Hacker News new | ask | show | jobs
by tracker1 41 days ago
I think I'd go a slightly different route, if I was trying to do this, and that would be to give each agent at least a VM. Not to mention an email account, so that they can coordinate/collaborate with the other "developers" ...

In the end, I firmly believe that agents need a lot more guidance in terms of direction than what a lot of people seem to be giving. Let alone code reviews.

1 comments

VMs bring greater isolation but they're a lot heavier and slower. The agents just use github for synchronization here, though I've been considering building some kind of todo list overlay locally.
Yes... but with full VMs, you can integrate docker (compose) into the application workflows without risking conflicts between separate agents on the same system/vm.
Did you read the post? That's exactly the problem I just solved.
That's the part of your post I have trouble understanding. That you need to work around colliding ports suggests that the containers spun up by the agent run directly on the host, not inside some form of nested containerization. But if you do that, how do you ensure that the application running in those containers is sandboxed just as strictly as the agent itself?
The docker compose stack for the applications is spun up on the host.
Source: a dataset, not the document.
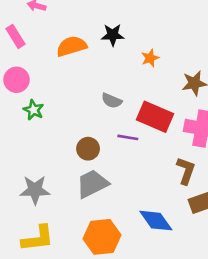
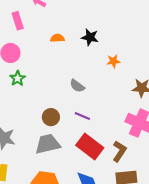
orange semicircle: (72, 46) -> (57, 38), size x0.6
red rectangle: (155, 117) -> (90, 147), moved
The agents have access to the docker socket which means they can talk to docker from inside their sandbox and spin up new sibling containers on the host. Yolobox isn’t designed for full isolation- just accidental commands you wouldn’t want to run on the host, and a convenient way of giving agents a customizable environment they control.

Early on in development I tried to harden the container to prevent deliberate escapes by the agent. This was a waste of time as the agents just kept finding more and more exploits when I asked them to try and break out.

So the right way to use yolobox is to spin up one VM as a secure sandbox, and then use yolobox to separate individual agents within the VM?
Sounds interesting. What kind of exploits did they find, apart from docker being exposed?